⋆·˚ ༘ *Minho, hayatı boyunca uğraştığı zorlukların meyvesini aldığı için kendiyle hep gurur duyuyordu. Şimdi, Michelin yıldızlı restoranlarının sahibi ve şefi olarak, yeteneklerini sadece yemeklerde değil, hayatın her alanında sergiliyordu. Ancak o gün, sıradan bir iş günü olmaktan çok uzaktı.
Chan'ın şirketi için önemli bir yemek düzenleniyordu ve Minho, bu önemli yemeğin hazırlığını üstlenen şef olarak bizzat Bang Chan tarafından seçilmişti. Bang Chan tarafından kendisine gönderilen övgü dolu rica mektubunu aldığında aslında gerilmişti. Yer altının karanlık dünyası için yemek hazırlamayı reddettiğinde başına neler gelirdi kim bilir?
Şirketin CEO'su Chan, eşi Felix ve üst düzey yöneticiler için düzenlenen bu yemek, onların karanlık iş dünyasının en önemli etkinliklerinden biriydi. Minho, özenle hazırladığı yemeklerle başta Chan olmak üzere o masada oturacak olan herkesi etkilemek için büyük bir titizlikle çalışıyordu.
Oldukça gergindi ve çalışanlarına sürekli emirler yağdırıyordu. Yardımcısı Jisung ufak eksiklikleri söylemek için yanına yaklaştığında onun gazabından nasibini almıştı.
Yemek servisinin başlamasına çok az kalmıştı. Tüm eksikleri gidermek için çok az vakitleri vardı.
Minho hazırlanan tüm yemeklere şöyle bir göz gezdirdi. İstediği gibi kusursuz görünmeleri için biraz daha uğraş gerekiyordu. Bu eksikleri giderebilmek için son dokunuşları yaptılar.
Yemek servisi başladığında, Minho dikkatini masadaki insanlara verdi. Şirketin geniş ve şatafatlı yemek salonunda, kristal avizelerin altında toplanmış davetliler, şık giysileriyle masada oturuyorlardı. Chan, karizmatik ve etkileyici bir adamdı, eşi ise aynı derecede dikkat çekici ve soğuktu.

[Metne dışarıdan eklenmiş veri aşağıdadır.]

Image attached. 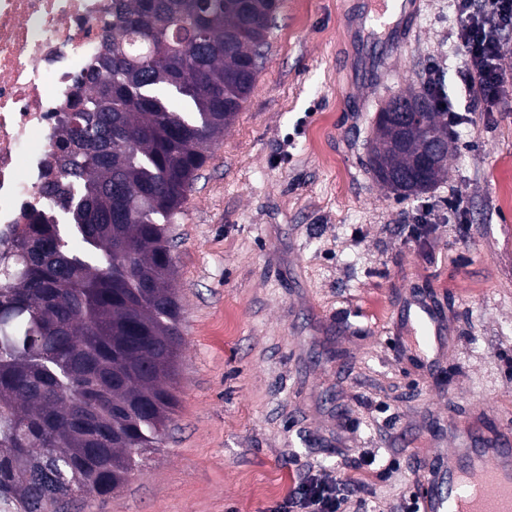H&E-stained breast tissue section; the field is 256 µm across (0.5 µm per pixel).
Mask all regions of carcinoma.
I'll return each instance as SVG.
<instances>
[{"label":"carcinoma","mask_w":512,"mask_h":512,"mask_svg":"<svg viewBox=\"0 0 512 512\" xmlns=\"http://www.w3.org/2000/svg\"><path fill=\"white\" fill-rule=\"evenodd\" d=\"M273 0H112V33L59 131L44 188L67 222L25 214L0 252V499L48 512L119 491L178 406L182 343L170 225L250 96ZM448 123L428 95L393 96L370 142L376 179L423 194Z\"/></svg>","instance_id":"carcinoma-1"}]
</instances>
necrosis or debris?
<instances>
[{
	"label": "necrosis or debris",
	"mask_w": 512,
	"mask_h": 512,
	"mask_svg": "<svg viewBox=\"0 0 512 512\" xmlns=\"http://www.w3.org/2000/svg\"><path fill=\"white\" fill-rule=\"evenodd\" d=\"M111 15L112 0H0V243L47 203L59 120Z\"/></svg>",
	"instance_id": "4bbe7bcc"
}]
</instances>
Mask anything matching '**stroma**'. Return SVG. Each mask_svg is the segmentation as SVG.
<instances>
[{
  "label": "stroma",
  "instance_id": "1",
  "mask_svg": "<svg viewBox=\"0 0 512 512\" xmlns=\"http://www.w3.org/2000/svg\"><path fill=\"white\" fill-rule=\"evenodd\" d=\"M368 9L279 0L254 90L172 227L173 420L124 489L57 512H267L307 471L365 479L347 512H396L419 461L450 452L449 423L512 420V78L449 133L445 179L397 197L369 164L381 106L435 63L470 97L452 0H418L394 47L358 28ZM415 287L448 336L433 379L390 344Z\"/></svg>",
  "mask_w": 512,
  "mask_h": 512
}]
</instances>
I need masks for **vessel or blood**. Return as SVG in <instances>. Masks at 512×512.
<instances>
[{
    "instance_id": "obj_1",
    "label": "vessel or blood",
    "mask_w": 512,
    "mask_h": 512,
    "mask_svg": "<svg viewBox=\"0 0 512 512\" xmlns=\"http://www.w3.org/2000/svg\"><path fill=\"white\" fill-rule=\"evenodd\" d=\"M413 0H381L377 10L390 38L406 39ZM408 320L419 336L413 341L393 337L403 361L424 373L438 374L443 363L444 329L437 306L422 292L413 291L406 304ZM458 441V465L440 456L423 459L425 477L416 492L420 512H512V435L506 429L486 434L477 424L453 426Z\"/></svg>"
}]
</instances>
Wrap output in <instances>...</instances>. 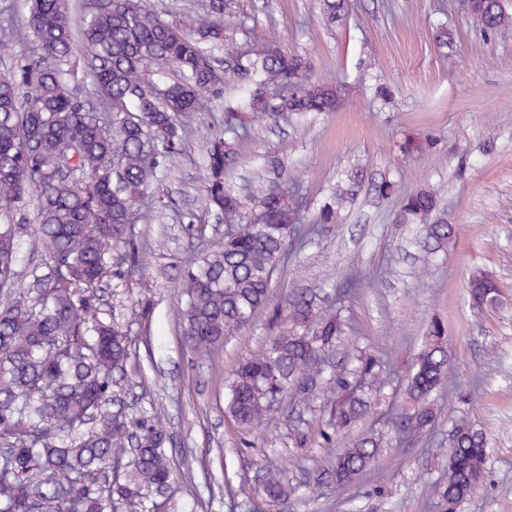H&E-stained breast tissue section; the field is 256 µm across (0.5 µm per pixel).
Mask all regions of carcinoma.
Here are the masks:
<instances>
[{
    "mask_svg": "<svg viewBox=\"0 0 512 512\" xmlns=\"http://www.w3.org/2000/svg\"><path fill=\"white\" fill-rule=\"evenodd\" d=\"M484 32L512 25L503 0H468ZM349 0H323L327 22L343 20ZM237 25L232 0H206L175 21L144 0H106L96 11L79 3V18L65 0H32L13 39L27 46L17 76L0 77V512H169L149 489L172 480L164 451L168 422L162 413L128 418L112 413L114 375L131 365L125 331L101 316L98 292L114 268L131 264L135 226L156 218L145 197L159 182L161 163L178 153L187 118L208 108L220 88L211 51ZM311 62L274 44L230 53L224 73L238 81L239 98L224 105V131L207 148L206 211L224 219V236L199 230L197 251L185 261L181 288L186 308L181 341L196 359L210 361L224 341L268 311L266 351L243 360L227 384L225 411L241 427L260 424L273 401L292 396L309 406L331 393L325 425L349 444L312 478L342 493L374 465L384 447L375 430L356 432L373 397L390 383L385 359L357 345L345 347L343 372L325 365L350 328L345 301L366 280L350 269L333 301L316 288H291L271 303L273 278L289 253L313 243L324 224H336L362 181L354 172L337 182L310 223L301 215L302 183L271 158L249 210L226 191L224 175L238 159L251 125L241 111L263 120L302 112H335L345 90L312 81ZM90 79L96 99L87 108L77 85ZM37 200L35 223L21 214ZM438 194L410 195L397 223L420 224L427 250L447 248L455 227L433 221ZM28 231L50 246L35 288L13 281L18 234ZM475 308L495 304L499 286L477 272L468 283ZM453 387L443 324L429 325L393 417L412 443L436 426L433 397ZM491 451L487 434L448 417L445 479L431 487L438 512H457L483 484ZM295 487L271 473L260 488L238 487L281 508Z\"/></svg>",
    "mask_w": 512,
    "mask_h": 512,
    "instance_id": "1",
    "label": "carcinoma"
}]
</instances>
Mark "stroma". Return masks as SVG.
<instances>
[{"mask_svg": "<svg viewBox=\"0 0 512 512\" xmlns=\"http://www.w3.org/2000/svg\"><path fill=\"white\" fill-rule=\"evenodd\" d=\"M30 0H0V71L16 70L26 52L11 38ZM321 0H236L241 27L224 44L272 43L303 55L315 81L348 85L344 106L293 121L252 126L238 146V164L226 177L242 194L261 178L265 155L283 159L301 179L307 215L324 203L341 174L362 169L365 181L340 223L321 235L273 280L272 298L289 288H341L350 265L382 271L349 304V339L383 350L395 375L364 429L391 431L399 388L410 376L432 319L447 329L450 375L459 388L435 405L439 431L449 415L467 417L491 438L480 490L459 512H512V29L485 35L459 0H350L348 16L327 23ZM448 25L457 51L438 52L435 33ZM225 84L207 112L192 119L193 133L170 165L155 196L167 205L160 222L144 227L150 241L133 273L111 280L104 301L128 334L138 360L112 388L113 410L165 413L172 437L167 454L175 470L171 512H271L261 499L235 492L269 470L282 471L299 490L290 512H433L429 489L445 461L424 445L390 439L376 464L349 491L304 487L305 468L321 466L345 446L323 440L319 408L295 427L287 410L244 430L224 414V381L246 358L260 354L270 332L266 312L198 362L180 340V264L196 242L191 219L200 214L209 172L205 148L224 117ZM408 136H428L430 150L404 156ZM396 185L379 195L382 181ZM439 190L440 208L456 234L447 251L427 254L413 226L396 223L405 195ZM202 214V213H201ZM483 271L501 288L498 304L470 306L467 283ZM155 303L149 327L132 321L140 294Z\"/></svg>", "mask_w": 512, "mask_h": 512, "instance_id": "obj_1", "label": "stroma"}]
</instances>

Chan'ın gülümsemesiyle Minho'nun gözleri buluştuğunda, yutkundu. Chan çok etkileyici bir adamdı.
Minho'nun sunduğu başlangıç yemekleri masaya ulaştığında, davetliler şaşkınlık ve hayranlıkla tabaklarına baktılar. Chan, konuklarına dönerek gülümsedi ve bir kadeh şampanya kaldırarak söze başladı.

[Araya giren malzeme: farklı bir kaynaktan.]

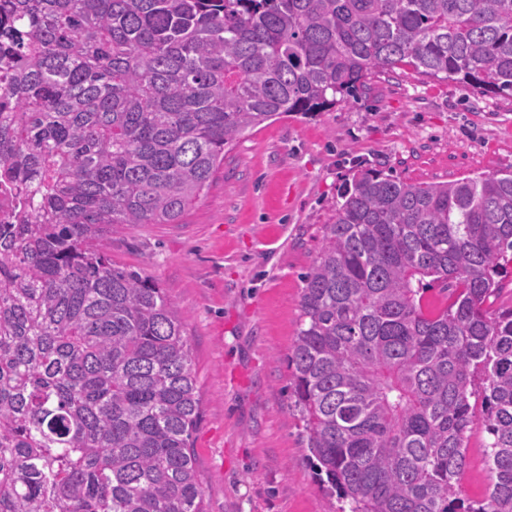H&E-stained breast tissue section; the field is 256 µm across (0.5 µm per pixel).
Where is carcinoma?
<instances>
[{"label": "carcinoma", "instance_id": "carcinoma-1", "mask_svg": "<svg viewBox=\"0 0 512 512\" xmlns=\"http://www.w3.org/2000/svg\"><path fill=\"white\" fill-rule=\"evenodd\" d=\"M0 512H203L182 319L112 235L176 224L224 148L408 66L512 94V0H4ZM512 171L356 170L287 362L308 460L349 512H512ZM446 303H423L434 287ZM481 385L475 386V380ZM481 399L488 492L455 484Z\"/></svg>", "mask_w": 512, "mask_h": 512}]
</instances>
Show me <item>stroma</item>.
I'll return each mask as SVG.
<instances>
[{
    "instance_id": "obj_1",
    "label": "stroma",
    "mask_w": 512,
    "mask_h": 512,
    "mask_svg": "<svg viewBox=\"0 0 512 512\" xmlns=\"http://www.w3.org/2000/svg\"><path fill=\"white\" fill-rule=\"evenodd\" d=\"M372 164L409 183L512 170V96L408 69L371 76L359 96L292 114L238 140L205 197L178 223L137 224L108 243L117 265L157 281L178 309L197 373L193 457L205 512H339L306 460L286 364L302 276L340 189ZM482 416L457 492L490 484Z\"/></svg>"
}]
</instances>
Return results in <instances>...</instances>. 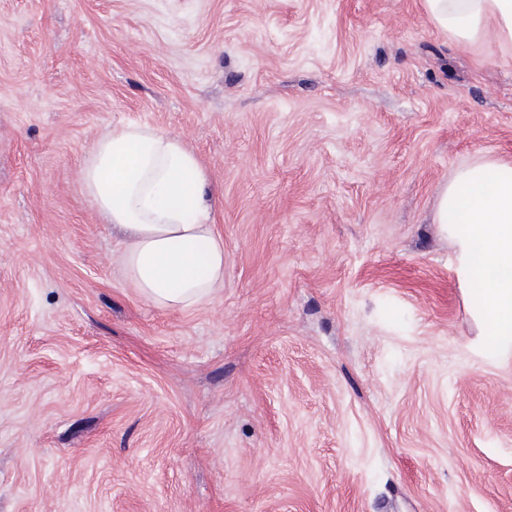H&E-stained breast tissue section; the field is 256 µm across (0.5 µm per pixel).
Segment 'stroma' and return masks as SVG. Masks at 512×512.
I'll list each match as a JSON object with an SVG mask.
<instances>
[{
  "label": "stroma",
  "mask_w": 512,
  "mask_h": 512,
  "mask_svg": "<svg viewBox=\"0 0 512 512\" xmlns=\"http://www.w3.org/2000/svg\"><path fill=\"white\" fill-rule=\"evenodd\" d=\"M208 168L224 287L155 307L80 169ZM512 158V47L423 0H0V512H512V355L434 224Z\"/></svg>",
  "instance_id": "1"
}]
</instances>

"Hanımefendiler, beyefendiler," dedi, sesi odada yankılanırken. "Bu akşam, sizlere yalnızca iş dünyasının başarılarını değil, aynı zamanda gastronominin zirvesini de sunmak istedik. Bu yüzden, Michelin yıldızlı şef Minho'yu özel olarak davet ettik. Yetenekleriyle hem gözlere hem de damaklara hitap eden muhteşem yemekler hazırladı."
Davetliler alkışlarla Minho'yu onurlandırdı. Minho, nezaketle gülümsedi ve başıyla hafifçe selam verdi. Ancak, Chan'ın sözleri bitmemişti.
"Minho, yalnızca bir aşçı değil," diye devam etti Chan. "O, sanatı ve zanaati bir araya getirerek yarattığı her tabakta bir hikaye anlatan bir deha. Bu gece bizimle olmasından büyük onur duyuyorum."
Minho'nun kalbi gururla doldu, yüzündeki gergin ifade yavaş yavaş silindi. Chan'ın övgüleri, ona karşı hissettiği garip bir çekimle karışıyordu. Yanında dikilmekte olan Jisung da şefine bakarak gülümsedi.
Ana yemekler sunulmaya başladığında, Minho'nun hazırladığı her tabak, sanatsal bir şaheser gibi masaya yerleştirildi. Davetliler, yemeklerin tadına baktıkça hayranlıklarını dile getiriyor, sohbetler arasında Minho'nun yeteneklerinden bahsediyorlardı. Chan, her bir davetliyle özel olarak ilgileniyor, Minho'nun başarılarını bir kez daha vurguluyordu.
Yemek sonunda, tatlılar ve kahveler sunulduğunda, Chan Minho'ya doğru yürüdü. Gözlerindeki sıcaklık ve samimiyet, Minho'nun içini ısıttı.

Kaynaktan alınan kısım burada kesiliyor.